Reformasi perlindungan sosial Indonesia tidak boleh berhenti pada pendekatan karitatif yang reaktif, melainkan harus dibangun di atas fondasi integrasi data yang proaktif, inklusivitas spasial dan digital, serta keadilan distributif yang berkelanjutan. Reformasi ini harus dirancang tidak hanya untuk merespons kemiskinan yang sudah terjadi, tetapi juga untuk memetakan risiko sosial secara dini dan mencegah kejatuhan rumah tangga pekerja ke dalam kemiskinan struktural.

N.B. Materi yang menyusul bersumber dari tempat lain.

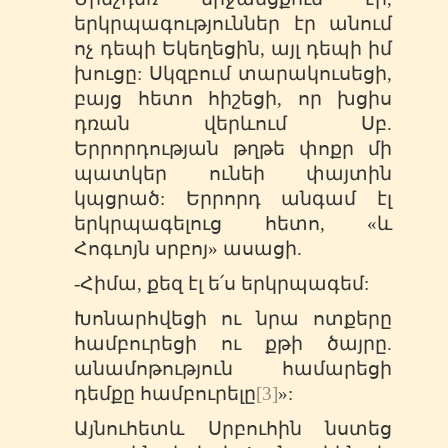
երկրպագություններ էր անում
ոչ դեպի Եկեղեցին, այլ դեպի իմ
խուցը: Սկզբում տարակուսեցի,
բայց հետո հիշեցի, որ խցիս
դռան վերևում Սբ.
Երրորդության թղթե փոքր մի
պատկեր ունեի փայտին
կպցրած: Երրորդ անգամ էլ
երկրպագելուց հետո, «և
Հոգւոյն սրբոյ» ասացի.
-Հիմա, քեզ էլ ե՛ս երկրպագեմ:
Խոնարհվեցի ու նրա ոտքերը
համբուրեցի ու քթի ծայրը.
անամոթություն համարեցի
դեմքը համբուրելը
[3]
»:
Այնուհետև Սրբուհին նստեց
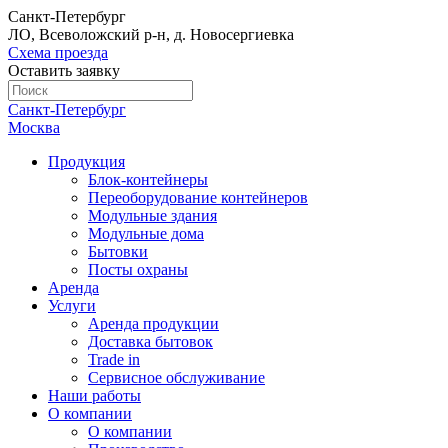
Санкт-Петербург
ЛО, Всеволожский р-н, д. Новосергиевка
Схема проезда
Оставить заявку
Санкт-Петербург
Москва
Продукция
Блок-контейнеры
Переоборудование контейнеров
Модульные здания
Модульные дома
Бытовки
Посты охраны
Аренда
Услуги
Аренда продукции
Доставка бытовок
Trade in
Сервисное обслуживание
Наши работы
О компании
О компании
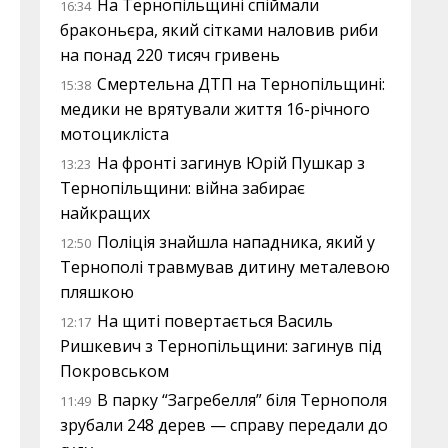
На Тернопільщині спіймали
16:34
браконьєра, який сітками наловив риби
на понад 220 тисяч гривень
Смертельна ДТП на Тернопільщині:
15:38
медики не врятували життя 16-річного
мотоцикліста
На фронті загинув Юрій Пушкар з
13:23
Тернопільщини: війна забирає
найкращих
Поліція знайшла нападника, який у
12:50
Тернополі травмував дитину металевою
пляшкою
На щиті повертається Василь
12:17
Ришкевич з Тернопільщини: загинув під
Покровськом
В парку “Загребелля” біля Тернополя
11:49
зрубали 248 дерев — справу передали до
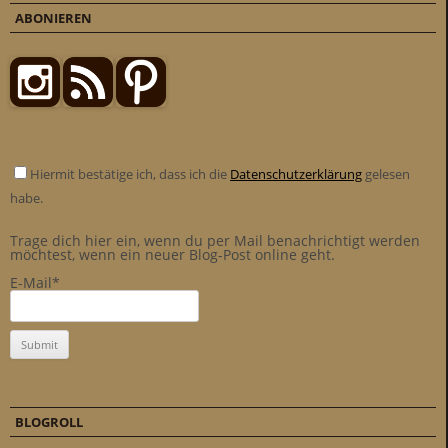
ABONIEREN
Hiermit bestätige ich, dass ich die
Datenschutzerklärung
gelesen
habe.
Trage dich hier ein, wenn du per Mail benachrichtigt werden
möchtest, wenn ein neuer Blog-Post online geht.
E-Mail*
BLOGROLL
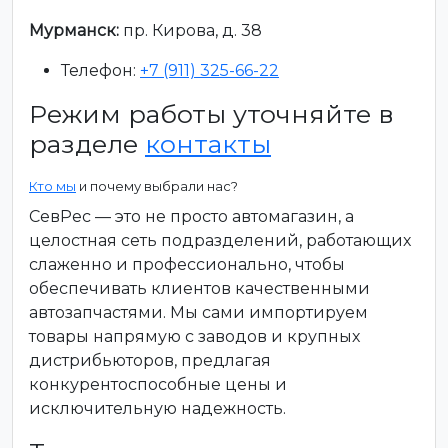
Мурманск:
пр. Кирова, д. 38
Телефон:
+7 (911) 325-66-22
Режим работы уточняйте в
разделе
контакты
Кто мы
и почему выбрали нас?
СевРес — это не просто автомагазин, а
целостная сеть подразделений, работающих
слаженно и профессионально, чтобы
обеспечивать клиентов качественными
автозапчастями. Мы сами импортируем
товары напрямую с заводов и крупных
дистрибьюторов, предлагая
конкурентоспособные цены и
исключительную надежность.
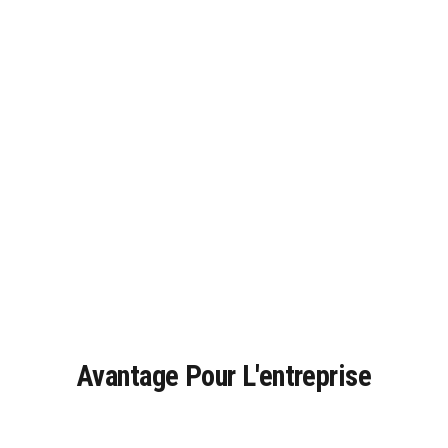
Avantage Pour L'entreprise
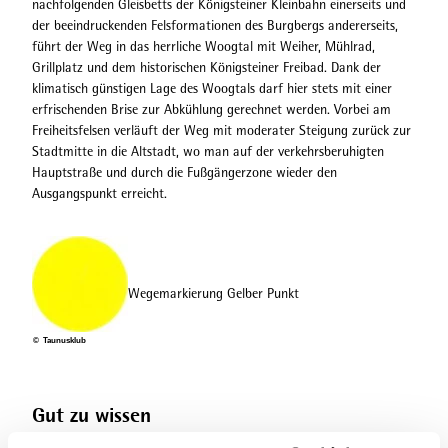
nachfolgenden Gleisbetts der Königsteiner Kleinbahn einerseits und
der beeindruckenden Felsformationen des Burgbergs andererseits,
führt der Weg in das herrliche Woogtal mit Weiher, Mühlrad,
Grillplatz und dem historischen Königsteiner Freibad. Dank der
klimatisch günstigen Lage des Woogtals darf hier stets mit einer
erfrischenden Brise zur Abkühlung gerechnet werden. Vorbei am
Freiheitsfelsen verläuft der Weg mit moderater Steigung zurück zur
Stadtmitte in die Altstadt, wo man auf der verkehrsberuhigten
Hauptstraße und durch die Fußgängerzone wieder den
Ausgangspunkt erreicht.
Wegemarkierung Gelber Punkt
© Taunusklub
Gut zu wissen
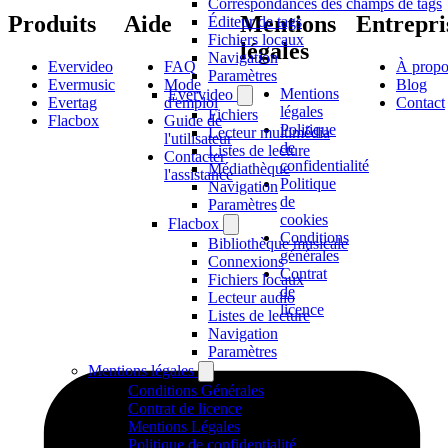
Correspondances des champs de tags
Produits
Aide
Mentions
Entrepri
Éditeur de tags
Fichiers locaux
légales
Navigation
Evervideo
FAQ
À propo
Paramètres
Evermusic
Mode
Blog
Mentions
Evervideo
Evertag
d'emploi
Contact
légales
Fichiers
Flacbox
Guide de
Politique
Lecteur multimédia
l'utilisateur
de
Listes de lecture
Contacter
confidentialité
Médiathèque
l'assistance
Politique
Navigation
de
Paramètres
cookies
Flacbox
Conditions
Bibliothèque musicale
générales
Connexions
Contrat
Fichiers locaux
de
Lecteur audio
licence
Listes de lecture
Navigation
Paramètres
Mentions légales
Conditions Générales
Contrat de licence
Mentions Légales
Politique de confidentialité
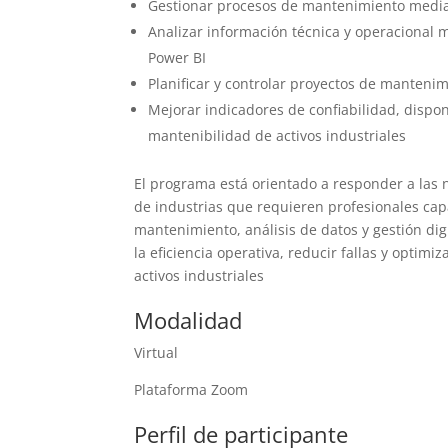
Gestionar procesos de mantenimiento medi
Analizar información técnica y operacional 
Power BI
Planificar y controlar proyectos de manteni
Mejorar indicadores de confiabilidad, dispon
mantenibilidad de activos industriales
El programa está orientado a responder a las 
de industrias que requieren profesionales cap
mantenimiento, análisis de datos y gestión dig
la eficiencia operativa, reducir fallas y optimiz
activos industriales
Modalidad
Virtual
Plataforma Zoom
Perfil de participante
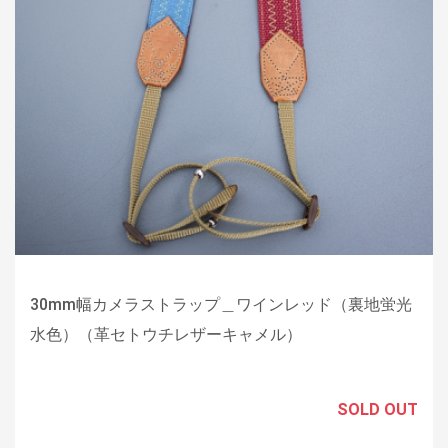
30mm幅カメラストラップ＿ワインレッド（裏地蛍光
水色）（革セトウチレザーキャメル）
SOLD OUT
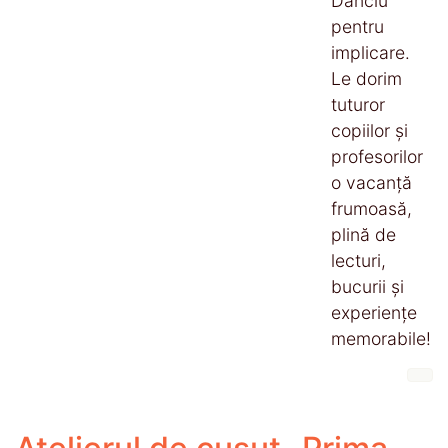
Danciu
pentru
implicare.
Le dorim
tuturor
copiilor și
profesorilor
o vacanță
frumoasă,
plină de
lecturi,
bucurii și
experiențe
memorabile!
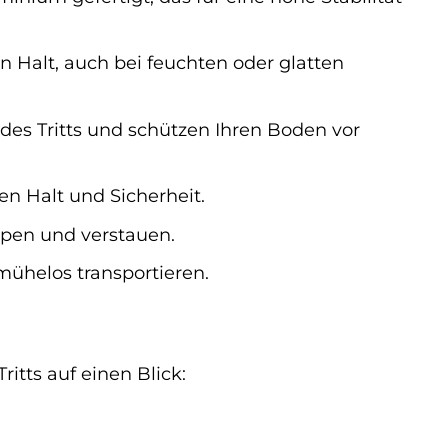
en Halt, auch bei feuchten oder glatten
es Tritts und schützen Ihren Boden vor
en Halt und Sicherheit.
ppen und verstauen.
mühelos transportieren.
tts auf einen Blick:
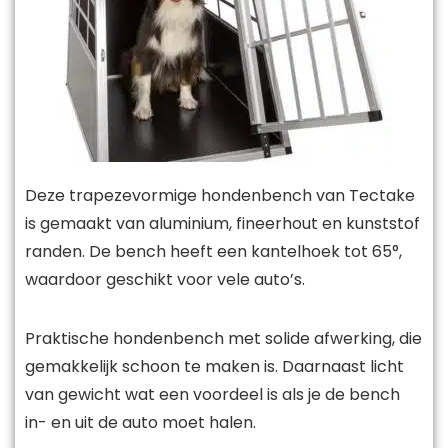
Deze trapezevormige hondenbench van Tectake
is gemaakt van aluminium, fineerhout en kunststof
randen. De bench heeft een kantelhoek tot 65°,
waardoor geschikt voor vele auto’s.
Praktische hondenbench met solide afwerking, die
gemakkelijk schoon te maken is. Daarnaast licht
van gewicht wat een voordeel is als je de bench
in- en uit de auto moet halen.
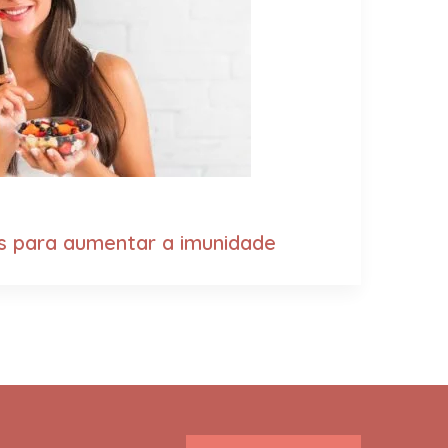
os para aumentar a imunidade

Perlindungan sosial idealnya berfungsi layaknya sistem radar sosial, memindai dinamika lapangan kerja secara real-time, mengidentifikasi gejala kerentanan, dan secara otomatis mengaktifkan instrumen intervensi ketika buruh mengalami tekanan penghasilan, kehilangan pekerjaan, atau penurunan konsumsi mendasar. Integrasi sistem informasi lintas sektor menjadi syarat mutlak. Basis data seperti DTKS, BPJS Ketenagakerjaan, sistem perpajakan, laporan PHK industri, serta data platform pekerjaan informal harus saling terhubung dalam satu arsitektur nasional berbasis interoperabilitas digital. Dengan begitu, negara dapat melampaui metode survei manual yang lambat, menuju predictive social policy berbasis analitik data yang dapat mengenali “kemiskinan yang sedang tumbuh” sebelum gejalanya memburuk.
Namun, teknologi saja tidak cukup. Desain kelembagaan juga harus mengadopsi prinsip keadilan adaptif. Pemerintah perlu membangun mekanisme keluar dari kemiskinan (graduation) yang memfasilitasi transisi penerima bantuan menuju kemandirian ekonomi melalui jalur produktif, bukan dengan sekadar mencabut bantuan berdasarkan perubahan administratif status sosial. Bantuan sosial seharusnya tidak bersifat pasif, melainkan menjadi platform integratif yang membuka akses kepada pelatihan keterampilan, layanan keuangan mikro, jaminan sosial berbasis kontribusi ringan, hingga konektivitas ke pasar kerja digital yang inklusif. Bansos tidak boleh berhenti sebagai penyangga kehidupan minimum, tetapi harus berkembang menjadi landasan mobilitas vertikal sosial-ekonomi buruh.
Tanpa transformasi mendasar ini, sistem bantuan sosial Indonesia berisiko memperkuat paradoks klasik: subsidi berkelanjutan kepada yang rentan tanpa memberikan jalan keluar dari kerentanan itu sendiri. Di sinilah konsep transformative social protection menjadi relevan, yaitu proteksi sosial yang bukan hanya menjaga, tetapi juga mentransformasi. Ia tidak semata melindungi buruh dari kejatuhan, tetapi juga memampukan mereka untuk bangkit, naik kelas, dan bertahan dalam pasar kerja yang semakin tidak pasti. Hari Buruh 2025 harus menjadi titik tolak untuk membangun sistem proteksi sosial baru yang tidak hanya responsif terhadap krisis, tetapi proaktif dalam menjaga martabat buruh Indonesia. Transformasi digital harus diarahkan bukan hanya untuk meningkatkan efisiensi teknokratik, tetapi juga untuk membangun kembali kepercayaan sosial dan memperkuat solidaritas nasional.